Shared Dining: Enjoy local food and local company


Eating out and trying local delicacies is one of the great joys of travel, and especially so when the experience is shared with others. What can you do, then, if you are travelling alone, or briefly passing through a city on a business trip? The solution to your dilemma is shared dining, also known as a supper club.

In a pre-Internet world, a man would have turned up in a new city with a letter of introduction to present at a private house, or been invited to dine at a reciprocal gentleman’s club. Thankfully now we don’t have to worry about such formalities and can quickly find fellow diners online.

Shared Dining

flickr image by Visit Cape May

Eat With is one of the pioneers of the shared dining movement. An online community of self-confessed food lovers, passionate amateur chefs and appreciative travelers can now join together for dinner in more than 150 cities around the globe. All would-be chefs have to apply to Eat With, and only around 4% of applicants are accepted onto the programme, guaranteeing you a meal to remember. Once selected, the chef designs a menu and announces his event on the site.
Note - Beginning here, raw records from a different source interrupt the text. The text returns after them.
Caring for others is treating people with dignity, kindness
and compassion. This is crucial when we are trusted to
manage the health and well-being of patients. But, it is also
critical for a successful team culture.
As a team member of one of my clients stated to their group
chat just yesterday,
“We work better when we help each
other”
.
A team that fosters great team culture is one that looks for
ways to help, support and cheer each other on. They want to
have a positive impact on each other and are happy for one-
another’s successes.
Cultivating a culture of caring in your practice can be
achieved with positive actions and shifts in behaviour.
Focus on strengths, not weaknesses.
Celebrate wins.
You can browse the dinners on offer for any given night, check the chef’s previous scores, and book yourself a place at his table. Prices are competitive – you will often pay far less than for an equivalent meal in a restaurant – and you are guaranteed an interesting group of people to dine and converse with throughout the evening. Every imaginable kind of cuisine is on offer, from five-course Japanese vegan banquets to cajun and creole banquets, and if you really get into the swing of it, some of the chefs offer cooking workshops as well.
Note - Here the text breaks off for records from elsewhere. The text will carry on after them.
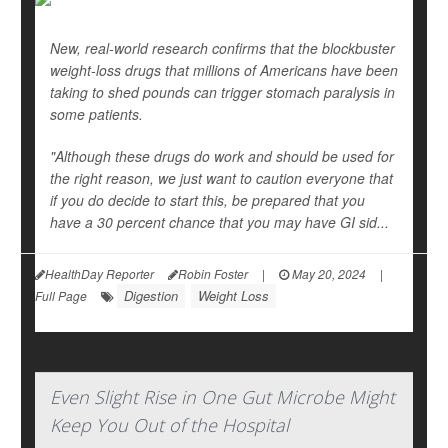
New, real-world research confirms that the blockbuster
weight-loss drugs that millions of Americans have been
taking to shed pounds can trigger stomach paralysis in
some patients.
"Although these drugs do work and should be used for
the right reason, we just want to caution everyone that
if you do decide to start this, be prepared that you
have a 30 percent chance that you may have GI sid...
HealthDay Reporter
Robin Foster
|
May 20, 2024
|
Digestion
Weight Loss
Full Page
Even Slight Rise in One Gut Microbe Might
Keep You Out of the Hospital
Shared Dining Enjoy local food

flickr image by thinkpublic

London has one of the most advanced supper club scenes in the world, as is befitting of a cosmopolitan city that loves its food. Many of the supper clubs operate on a pop up basis, and some of them are themed, either by type of food or by some kind of event or style. The August Indian Supper Club takes place twice a month in South West London and offers a great opportunity to eat home-cooked Bihari dishes, which you will rarely be able to sample in a conventional Indian restaurant, and likewise Bita’s Authentic Persian Supper Club offers some of the finest Iranian foods. The Camberwell Kitchen serves only gluten free dishes, so is a fantastic opportunity to meet other coeliacs and to learn how to make haute cuisine without gluten. The Little Cooking pot does a similar thing for vegan and coeliac diners. The Disappearing Dining Club takes place in a different location every time (you have to sign up to find out where the next dinner will be), and plenty of the city’s dinner clubs expect you to dress up or lay on music to complement a particular theme.

Shared Dining Enjoy local food

flickr image by karpidis

In some parts of the world, shared dining is integral to the community, and even as a tourist you can dine for free. Communal meals are most often served at religious centres, and the most famous of these is the Golden Temple in Amritsar where 75,000 people have a free lunch together every day. Donors sponsor the cost of the food, and hundreds of volunteers prepare and serve it as an act of piety. Every is expected to sit and eat together as a mark of equality. Although not on such a large scale, similar lunches are served at other churches, mosques and temples, especially on festival days. If you do have the opportunity to participate in such an event, you are in for a unique and often humbling experience, as well as a tasty meal.